Non-destructive, precise evaluation of structural integrity in self-piercing riveted (SPR) joints remains challenging in the automotive industry. Method: This paper proposes a keypoint localization method integrating micro-CT imaging and transfer learning, adopting a two-stage paradigm: synthetic-data pretraining followed by fine-tuning on limited real-world samples. We adapt a U-Net–based semantic segmentation architecture with domain-adaptation strategies to mitigate inter-scan variability in micro-CT data. Contribution/Results: To our knowledge, this is the first work to introduce keypoint localization for non-destructive SPR assessment, enabling fully automated quantification of critical parameters—including rivet head height, interlock length, and bottom sheet thickness. On real test samples, the mean localization error across three keypoints is <0.015 mm, and parameter measurement accuracy reaches 98.2%, substantially outperforming conventional destructive testing. The framework demonstrates strong potential for inline, non-destructive quality inspection in industrial production environments.

The structural integrity of self-piercing rivet (SPR) joints is critical in automotive industries, yet its evaluation poses challenges due to the limitations of traditional destructive methods. This research introduces an innovative approach for non-destructive evaluation using micro-CT imaging, Micro-Computed Tomography, combined with machine vision and deep learning techniques, specifically focusing on automated keypoint estimation to assess joint quality.
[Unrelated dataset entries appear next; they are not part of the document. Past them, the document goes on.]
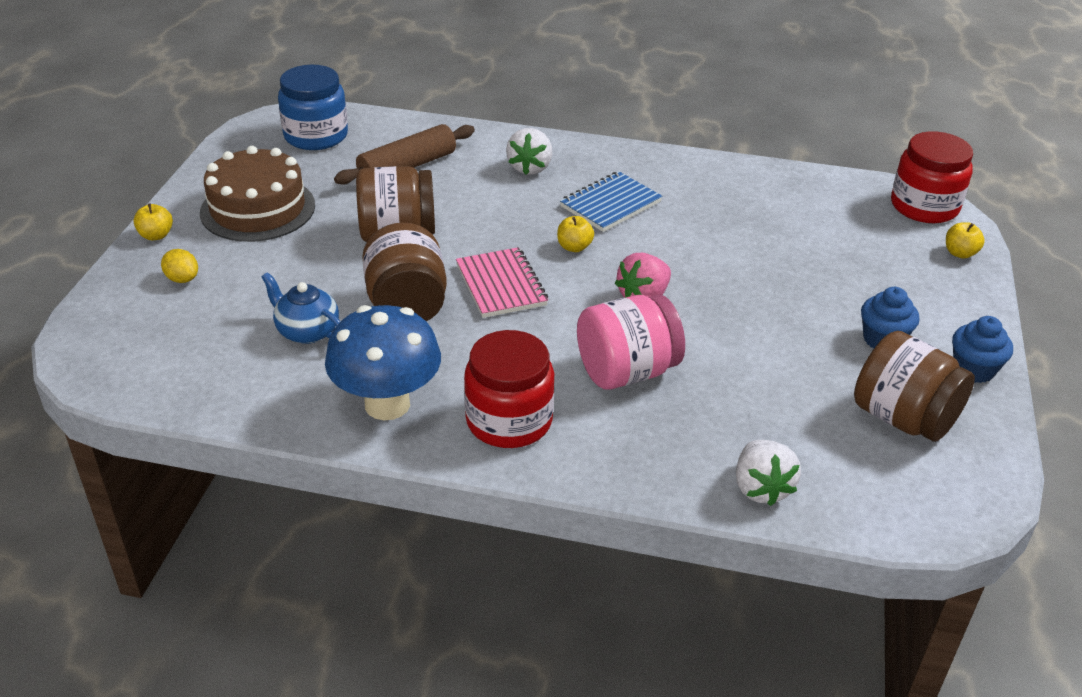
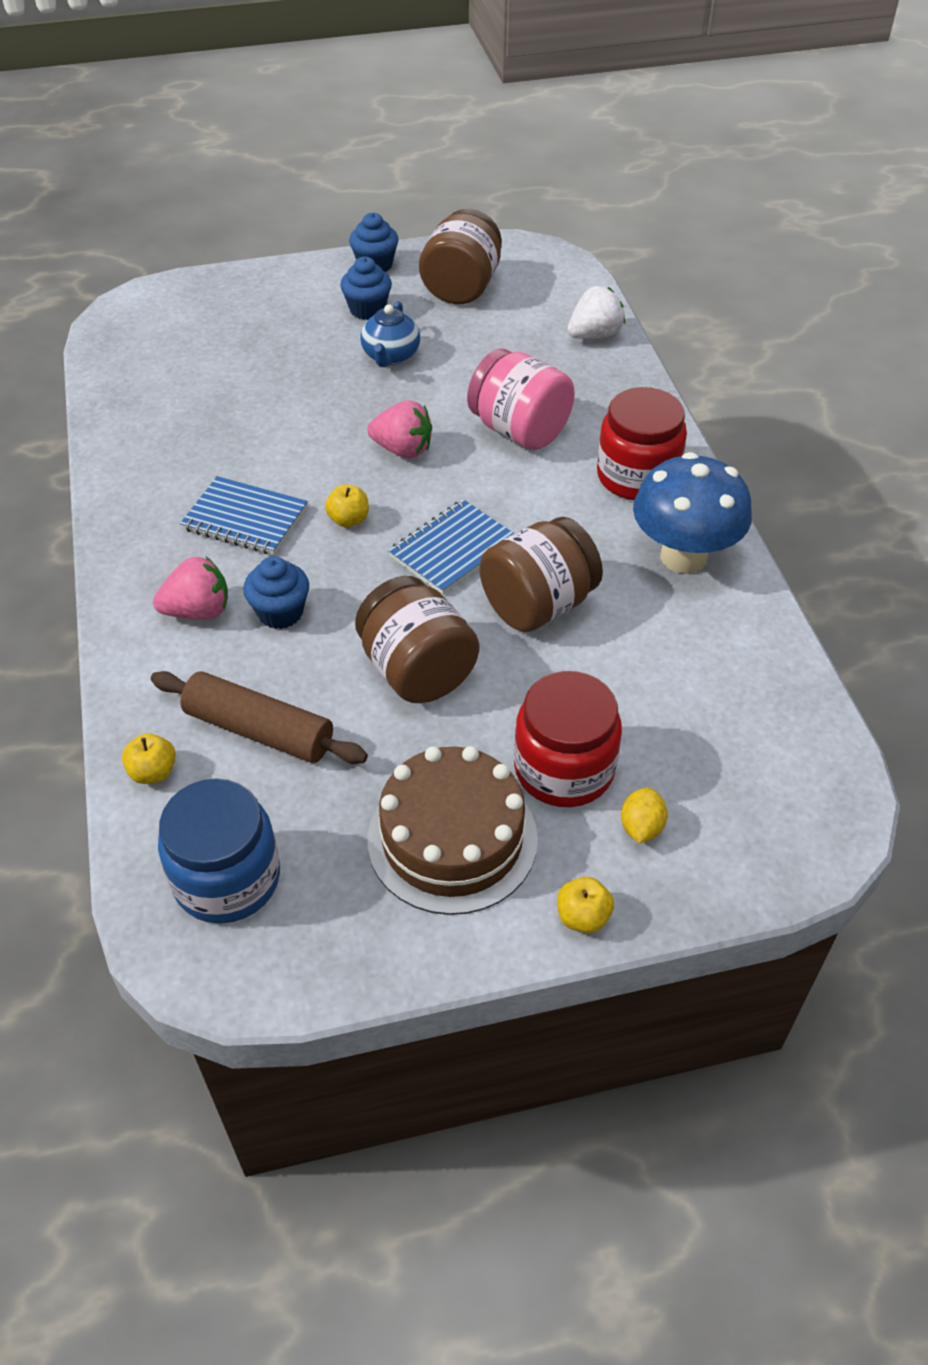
camera: 115 degrees left, 10 degrees up
blue teapot [261,272,341,344] -> blue teapot moved to [360,301,420,367]
pink notebook [456,247,548,318] -> blue notebook [388,499,515,595]
white strawberry [506,128,553,175] -> pink strawberry [153,557,228,620]
red jar [891,132,973,223] -> red jar moved to [514,671,622,807]
yellow apple [946,222,985,259] -> yellow apple moved to [122,733,176,784]
none -> blue cupcake [243,556,309,629]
Recognizing the scarcity of real micro-CT data, this study utilizes synthetic data for initial model training, followed by transfer learning to adapt the model for real-world conditions. A UNet-based architecture is employed to localize three keypoints with precision, enabling the measurement of critical parameters such as head height, interlock, and bottom layer thickness. Extensive validation demonstrates that pre-training on synthetic data, complemented by fine-tuning with limited real data, bridges domain gaps and enhances predictive accuracy. The proposed framework not only offers a scalable and cost-efficient solution for evaluating SPR joints but also establishes a foundation for broader applications of machine vision and non-destructive testing in manufacturing processes. By addressing data scarcity and leveraging advanced machine learning techniques, this work represents a significant step toward automated quality control in engineering contexts.